Settlers began arriving in ever-increasing numbers as stories of Kenya’s cocktail-hour “Happy Valley” lifestyle reached British shores. It was a time of dispossession and violence for the Kenyan people. Calls for Kenya’s independence grew – led by the anti-colonial Mau Mau party, meaning “Get out, get out.”
In 1952, the British declared a state of emergency after a spate of strikes and violent attacks.
In one month alone, up to 80,000 Mau Mau supporters were arrested and it is estimated that up to 25,000 people died as Kenyan militants rose against the British Empire in their quest for self-rule.
According to the United Nations, more than half a million Kenyans from the Kericho region suffered serious human rights violations, including unlawful killings and displacement, during British colonial rule that ended in 1963.
During the uprising, British authorities set up internment camps. Some historians refer to it as “Kenya’s Gulag.”
At the height of the rebellion, an estimated 71,000 Kenyans were held in prison camps. The vast majority were never convicted in court.

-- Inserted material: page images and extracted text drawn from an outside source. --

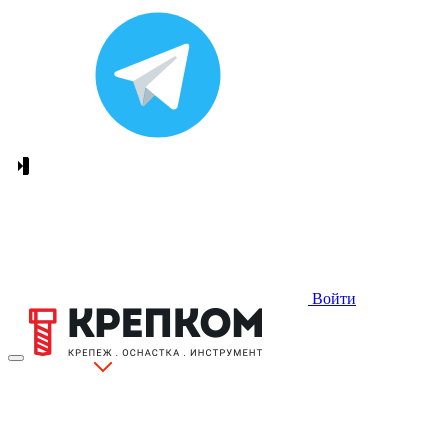
Войти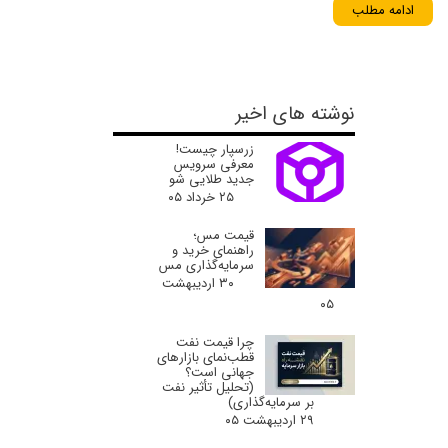
ادامه مطلب
نوشته های اخیر
زرسپار چیست!
معرفی سرویس
جدید طلایی شو
۲۵ خرداد ۰۵
قیمت مس؛
راهنمای خرید و
سرمایه‌گذاری مس
۳۰ اردیبهشت
۰۵
چرا قیمت نفت
قطب‌نمای بازارهای
جهانی است؟
(تحلیل تأثیر نفت
بر سرمایه‌گذاری)
۲۹ اردیبهشت ۰۵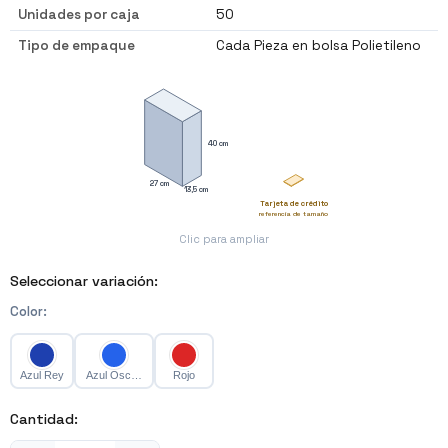
Unidades por caja
50
Tipo de empaque
Cada Pieza en bolsa Polietileno
40 cm
27 cm
13,5 cm
Tarjeta de crédito
referencia de tamaño
Clic para ampliar
Seleccionar variación:
Color
:
Azul Rey
Azul Oscuro
Rojo
Cantidad: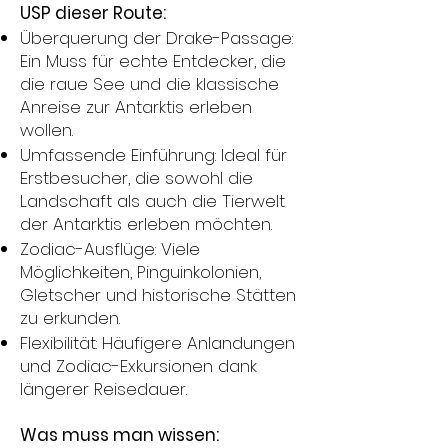
USP dieser Route:
Überquerung der Drake-Passage:
Ein Muss für echte Entdecker, die
die raue See und die klassische
Anreise zur Antarktis erleben
wollen.
Umfassende Einführung: Ideal für
Erstbesucher, die sowohl die
Landschaft als auch die Tierwelt
der Antarktis erleben möchten.
Zodiac-Ausflüge: Viele
Möglichkeiten, Pinguinkolonien,
Gletscher und historische Stätten
zu erkunden.
Flexibilität: Häufigere Anlandungen
und Zodiac-Exkursionen dank
längerer Reisedauer.
Was muss man wissen: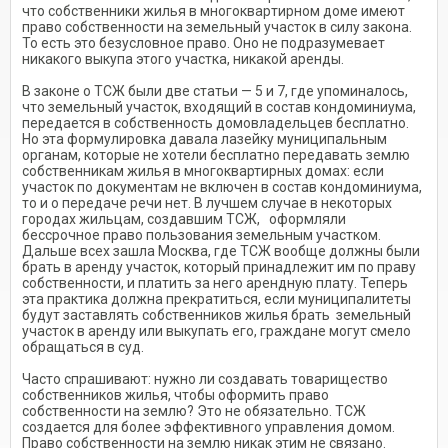
что соб­ственники жилья в многоквар­тирном доме имеют
право собст­венности на земельный участок в силу закона.
То есть это безуслов­ное право. Оно не подразумевает
никакого выкупа этого участка, никакой аренды.
В законе о ТСЖ были две ста­тьи — 5 и 7, где упоминалось,
что земельный участок, входящий в состав кондоминиума,
передается в собственность домовладельцев бесплатно.
Но эта формулировка давала лазейку муниципальным
органам, которые не хотели бес­платно передавать землю
собст­венникам жилья в многоквартир­ных домах: если
участок по доку­ментам не включен в состав кон­доминиума,
то и о передаче речи нет. В лучшем случае в некоторых
городах жильцам, создавшим ТСЖ, оформляли
бессрочное право пользования земельным участком.
Дальше всех зашла Москва, где ТСЖ вообще должны были
брать в аренду участок, который принадлежит им по праву
собственности, и платить за него арендную плату. Теперь
эта практика должна прекратиться, если муниципалитеты
будут заставлять собственников жилья брать земельный
участок в аренду или выкупать его, граждане могут смело
обращаться в суд.
Часто спрашивают: нужно ли создавать товарищество
собственников жилья, чтобы оформить право
собственности на землю? Это не обязательно. ТСЖ
создается для более эффективного управления домом.
Право собственности на землю никак этим не связано.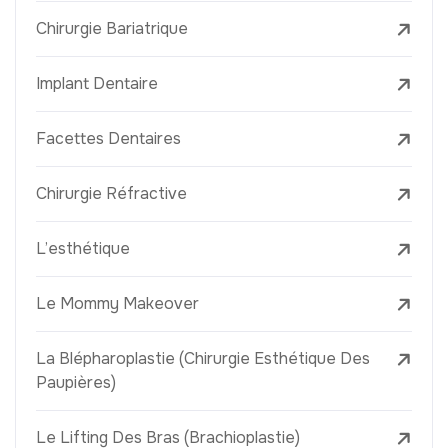
Chirurgie Bariatrique
Implant Dentaire
Facettes Dentaires
Chirurgie Réfractive
L’esthétique
Le Mommy Makeover
La Blépharoplastie (Chirurgie Esthétique Des
Paupières)
Le Lifting Des Bras (Brachioplastie)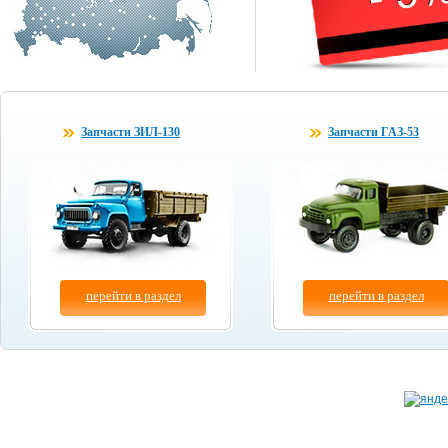
Запчасти ЗИЛ-130
Запчасти ГАЗ-53
перейти в раздел
перейти в раздел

Kenyans were beaten and sexually abused by British government officials trying to suppress the Mau Mau uprising.
In 2013, Britain agreed to a multimillion-dollar compensation deal for Kenyans tortured by colonial forces during the uprising.

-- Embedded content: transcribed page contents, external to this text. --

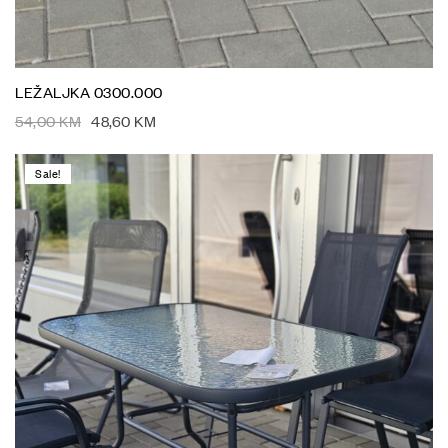
LEŽALJKA 0300.000
54,00
KM
48,60
KM
Sale!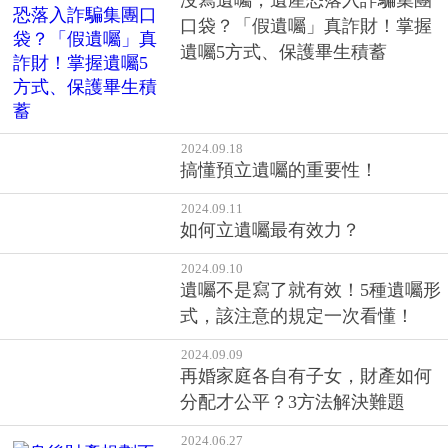
2024.09.18
搞懂預立遺囑的重要性！
2024.09.11
如何立遺囑最有效力？
2024.09.10
遺囑不是寫了就有效！5種遺囑形
式，該注意的規定一次看懂！
2024.09.09
再婚家庭各自有子女，財產如何
分配才公平？3方法解決難題
2024.06.27
身後財產規劃不可不知，3大要點
缺一不可！
2024.06.12
外媒點名！台灣「這家」晶片巨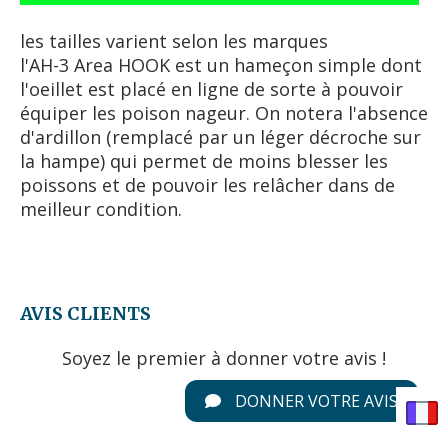
les tailles varient selon les marques
l'AH-3 Area HOOK est un hameçon simple dont
l'oeillet est placé en ligne de sorte à pouvoir
équiper les poison nageur. On notera l'absence
d'ardillon (remplacé par un léger décroche sur
la hampe) qui permet de moins blesser les
poissons et de pouvoir les relâcher dans de
meilleur condition.
AVIS CLIENTS
Soyez le premier à donner votre avis !
DONNER VOTRE AVIS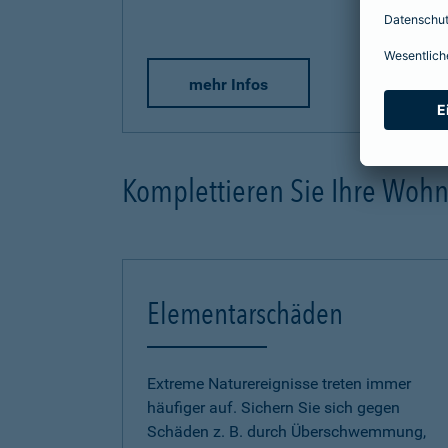
mehr Infos
Komplettieren Sie Ihre Woh
Elementarschäden
Extreme Naturereignisse treten immer
häufiger auf. Sichern Sie sich gegen
Schäden z. B. durch Überschwemmung,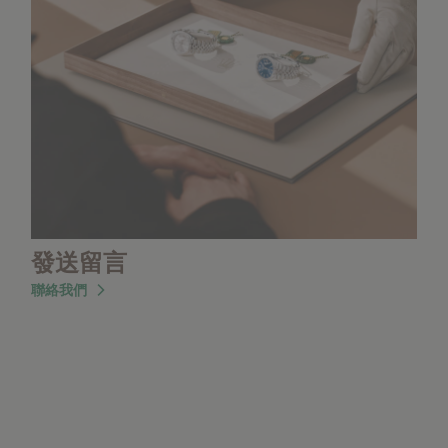
發送留言
聯絡我們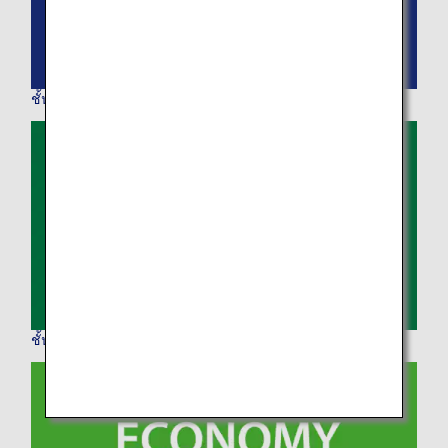
ชั้นธุรกิจ
ชั้นประหยัดพรีเมียม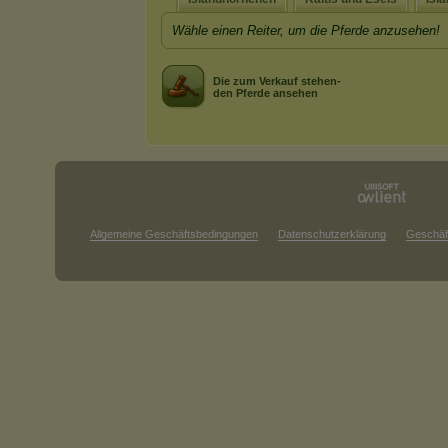
Wähle einen Reiter, um die Pferde anzusehen!
Die zum Verkauf stehen-
den Pferde ansehen
Allgemeine Geschäftsbedingungen
Datenschutzerklärung
Geschäf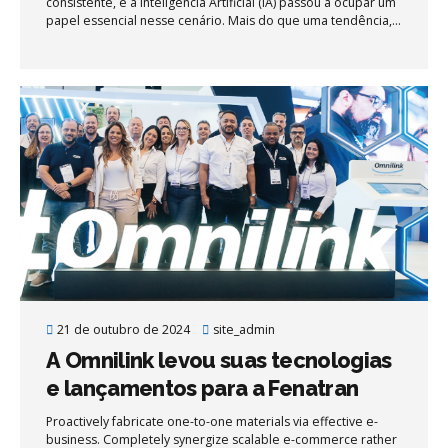
consistente, e a Inteligência Artificial (IA) passou a ocupar um
papel essencial nesse cenário. Mais do que uma tendência,
ela já é uma realidade no transporte rodoviário, sendo
usada para reduzir acidentes, otimizar rotas, monitorar
condutores e proteger a integridade da carga.
21 de outubro de 2024
site_admin
A Omnilink levou suas tecnologias
e lançamentos para a Fenatran
2024
Proactively fabricate one-to-one materials via effective e-
business. Completely synergize scalable e-commerce rather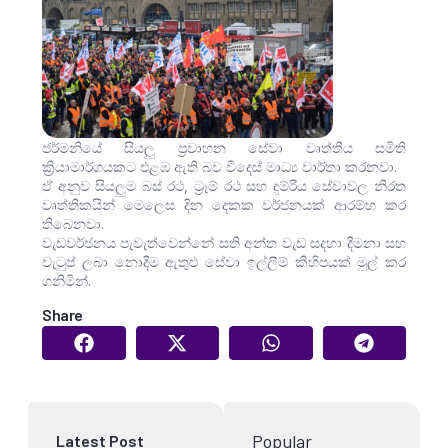
ජර්මනියේ සියලු ප්‍රවාහන සේවා වෘත්තීය සමිති
ක්‍රියාමාර්ගයකට එළඹ ඇති බව විදෙස් මාධ්‍ය වාර්තා කරනවා.
ඒ අනුව සියලුම බස් රථ, ට්‍රෑම් රථ සහ දුම්රිය සේවාවල නිරත
වෘත්තිකයින් මෙලෙස දින දෙකක වර්ජනයක් ආරම්භ කර
තිබෙනවා.
වැඩවර්ජනය පැවැත්වෙන්නේ සති අන්ත වැඩ සදහා දීමනා සහ
වැටුප් ලබා නොදීම ඇතුළු සේවා ඉල්ලීම් කිහිපයක් මුල් කර
ගනිමින්.
Share
Popular
Latest Post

Many Kenyans continue to suffer economic consequences of the theft of their land, even as that land has become profitable for multinational companies, according to the United Nations.
On December 12, 1963, the African country of Kenya gained its independence from the British.

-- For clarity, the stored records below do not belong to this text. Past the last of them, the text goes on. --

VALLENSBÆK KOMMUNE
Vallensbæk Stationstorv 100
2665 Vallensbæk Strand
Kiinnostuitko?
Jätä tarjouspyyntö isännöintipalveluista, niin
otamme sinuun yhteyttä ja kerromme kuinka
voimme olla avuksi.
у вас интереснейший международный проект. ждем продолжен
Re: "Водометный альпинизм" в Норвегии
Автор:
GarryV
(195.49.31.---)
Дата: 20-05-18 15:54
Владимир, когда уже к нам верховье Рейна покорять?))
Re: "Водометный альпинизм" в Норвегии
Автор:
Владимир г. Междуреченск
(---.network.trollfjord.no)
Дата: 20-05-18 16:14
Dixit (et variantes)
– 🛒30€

According to Britannica, African demands for greater participation in the political process were rejected until 1944, when an African was admitted to the legislature.
Nevertheless, disputes over land and cultural traditions continued, the movement against colonial rule grew, and the uprising of the militant nationalist group Mau Mau in the 1950s led to the country being declared a state of emergency.
However, African political participation increased in the early 1960s and Kenya gained independence in 1963. A year after the first Jamhuri Day, Kenya was admitted to the Commonwealth as a republic in 1964, with Jomo Kenyatta as president.